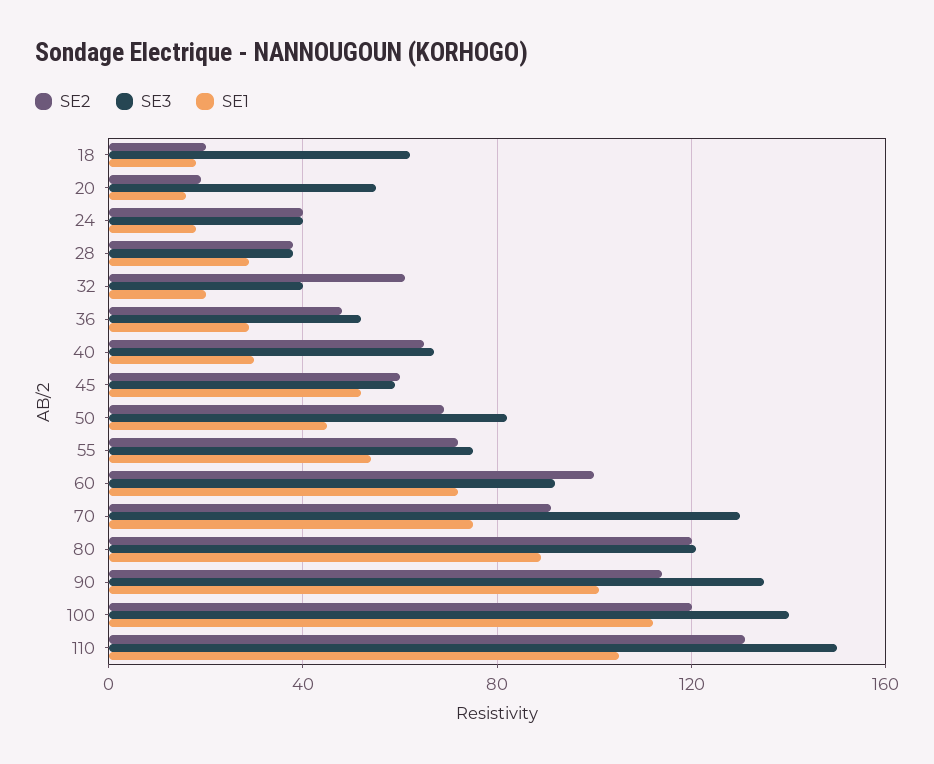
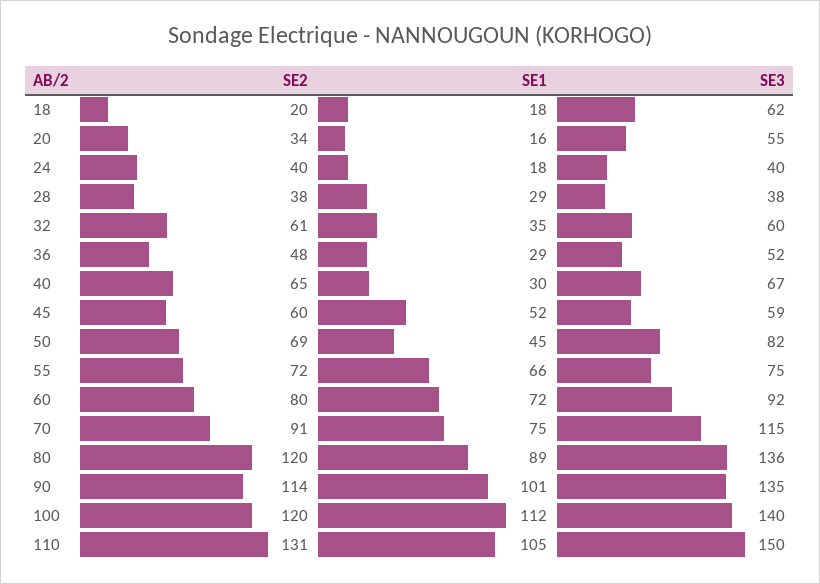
  {
    "SE2": {
      "18": 20,
-     "20": 20,
+     "20": 34,
      "24": 40,
      "28": 38,
      "32": 61,
      "36": 48,
      "40": 65,
      "45": 60,
      "50": 69,
      "55": 72,
-     "60": 100,
+     "60": 80,
      "70": 91,
      "80": 120,
      "90": 114,
      "100": 120,
      "110": 131
    },
    "SE3": {
      "18": 62,
      "20": 55,
      "24": 40,
      "28": 38,
-     "32": 40,
+     "32": 60,
      "36": 52,
      "40": 67,
      "45": 59,
      "50": 82,
      "55": 75,
      "60": 92,
-     "70": 130,
+     "70": 115,
-     "80": 120,
+     "80": 136,
      "90": 135,
      "100": 140,
      "110": 150
    },
    "SE1": {
      "18": 18,
      "20": 16,
      "24": 18,
      "28": 29,
-     "32": 20,
+     "32": 35,
      "36": 29,
      "40": 30,
      "45": 52,
      "50": 45,
-     "55": 55,
+     "55": 66,
      "60": 72,
      "70": 75,
      "80": 89,
      "90": 101,
      "100": 112,
      "110": 105
    }
  }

* [Task goal]
Write out the data exactly, and exclude every picture it holds.

* [Solution below]
  {
    "SE2": {
      "18": 20,
-     "20": 20,
+     "20": 34,
      "24": 40,
      "28": 38,
      "32": 61,
      "36": 48,
      "40": 65,
      "45": 60,
      "50": 69,
      "55": 72,
-     "60": 100,
+     "60": 80,
      "70": 91,
      "80": 120,
      "90": 114,
      "100": 120,
      "110": 131
    },
    "SE3": {
      "18": 62,
      "20": 55,
      "24": 40,
      "28": 38,
-     "32": 40,
+     "32": 60,
      "36": 52,
      "40": 67,
      "45": 59,
      "50": 82,
      "55": 75,
      "60": 92,
-     "70": 130,
+     "70": 115,
-     "80": 120,
+     "80": 136,
      "90": 135,
      "100": 140,
      "110": 150
    },
    "SE1": {
      "18": 18,
      "20": 16,
      "24": 18,
      "28": 29,
-     "32": 20,
+     "32": 35,
      "36": 29,
      "40": 30,
      "45": 52,
      "50": 45,
-     "55": 55,
+     "55": 66,
      "60": 72,
      "70": 75,
      "80": 89,
      "90": 101,
      "100": 112,
      "110": 105
    }
  }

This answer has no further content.